My partner and I faced this decision five years ago. We had just married, and were happily reveling in the glow from our wedding. We were surrounded that day by our tribe in Perth, Western Australia. I had recently found out I was pregnant with our first child, and would be sharing that pregnancy with not one, but three of my closest friends! Our due dates were only weeks apart.
It was then that my husband was offered an incredible work opportunity that would involve moving across the globe. This was a year before we would have been in a position to take it without question. But when it was offered, it seemed like it was too much. The idea of moving to a new city with no support and having a baby was scary. And we were so happy where we were.
So he turned it down. I could say he did that for for the two of us, but that wouldn’t entirely be true. He really turned it down for me. We choose to pass up the opportunity for friends, family, and the lifestyle we led. These external influences definitely played a large role in our choice. But it’s also possible that we passed it up because I was not looking into the future clearly. I let the opportunity go because I thought if we were happy where we were right then, we would be happy that way forever.
When I realized we might have missed out
It was a year later that I started to feel we might have missed out, and that perhaps we made the wrong decision. Over the next few years, things did get a lot harder. I was home raising two children, and my husband was clearly enjoying his job less. And frankly, the money started to matter. Every month we were stretched financially, and I felt guilty that it had been my demands that put us there.
The hardest part of coping with the opportunity we didn’t take was the what-ifs. What if we had taken it? Would things be easier? Would we be economically more stable? Would be more able to participate in the activities we enjoyed? Would we have more freedom? Would we be better able to provide for our children? Would we be happier?
Since it was ultimately my decision, I harbored a lot of guilt for deciding to stay. And for a long time, that was where I resided: in the regret of a decision I made for my family. Living in regret means living in the past. And living in the past was not going to be an asset in creating the future I wanted — nor would it allow me to ever be content in the present.
I knew had to change, as regret was getting me nowhere.
The Silver Lining
I started by taking the silver lining approach. I focused on what was around us, and what we would be missing out on if we had left. I practised gratitude. And I shared my sadness for the missed opportunity. I spoke about the silver lining, and how grateful we were to have that.
But there is a problem with this approach.
I didn’t realize it until a close friend made a remark to me. It was during a conversation about that missed opportunity. I was talking about how it was okay we had missed it, because there were so many great reasons to be here. She turned to me and said “Well, we’re very happy you stayed. You know, we really would have missed you if you’d left.”
And that’s when it hit me: We did, in fact, have a wonderful community where we were. And we would have lost that if we had left.

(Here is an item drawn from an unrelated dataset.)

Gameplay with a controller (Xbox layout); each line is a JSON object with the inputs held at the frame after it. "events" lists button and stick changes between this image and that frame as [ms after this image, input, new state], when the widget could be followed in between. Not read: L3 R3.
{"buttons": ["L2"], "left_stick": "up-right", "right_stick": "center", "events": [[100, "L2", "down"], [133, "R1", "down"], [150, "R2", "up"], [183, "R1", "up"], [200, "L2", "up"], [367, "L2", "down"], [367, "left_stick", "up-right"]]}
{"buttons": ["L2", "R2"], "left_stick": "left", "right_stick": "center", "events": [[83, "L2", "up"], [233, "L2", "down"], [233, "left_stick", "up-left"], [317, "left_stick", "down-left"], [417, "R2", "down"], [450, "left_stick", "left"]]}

What I realized was that by focusing on the silver lining of what we missed, we were making our present second best. By seeing our life as the silver lining, we were making the other option always better. We were creating and sustaining the idea that what we had chosen wrong. It was second best, and the opportunity we missed would always be the one that got away.
Even if in reality it wasn’t the best opportunity, we were MAKING it so.
I have done a lot differently since that realization.
5 ways to move past regret and make your present the priority
- The best choice is the one you make. The worst possible outcome is when a decision happens due to inaction. When that happens, you have no control. Even if you regret it later, making a choice is always better than having a choice made for you.
- Stop idealizing the unknown. There is no way of knowing exactly how life would have panned out differently. It’s easy to idealize the one that got away. In doing so, we forget that when we made that decision, we had reasons to say no. Those reasons might seem insignificant now, but they mattered at the time. To bring out an old cliche, hindsight is 20/20. And it is so easy to judge after the fact. Circumstances will always change. It’s essential to maintain confidence in your ability to make the right decisions, both now and in the future.
- Know the details of why you feel you missed an opportunity. What exactly is it that you think you missed out on? In our case, was it the job itself? The economic security? Feeling stuck and wanting a change? If you can work out exactly what it is you missed out on, it might become clear that you actually didn’t miss the opportunity at all. Was it really about those jeans you didn’t buy – or do you really just want some pants that make you feel sexy and confident? Was it the job you turned down, or are you feeling stuck in your current role and this was just an opportunity to get out?
- What can you do now, to create what you missed out on? Once you know what it is you feel you missed, the world is at your fingertips! Instead of focusing on a big missed opportunity, break it down into microsteps. What can you do to achieve the same outcome? For us, there were two major areas. Firstly, my husband worked with his employer to change his role to one that he could thrive in. Once he stopped feeling stagnant, his mindset towards the missed opportunity shifted. Secondly, was me. I needed to make a major course correction as well, and I wrote about it here.
- Live in the present. This is a simple mindfulness tool, but it’s incredibly effective. It is also essential to maintaining adequate self-care. Whenever we live in regret, we are living in the past. And it doesn’t matter if the best was five minutes, five days, or five years ago — we can’t change it. But we can change how we react to it. So the best thing we can do when we regret the decision we made is to learn from it, and use what we learn to move us forward.
When it comes to past decisions, it doesn’t matter if you should have taken the opportunity, or if you shouldn’t have. Because you didn’t. But if you consider what it truly is you feel you missed out on, you can decide what you future is going to look like. You can take back that power and move out of regret for good.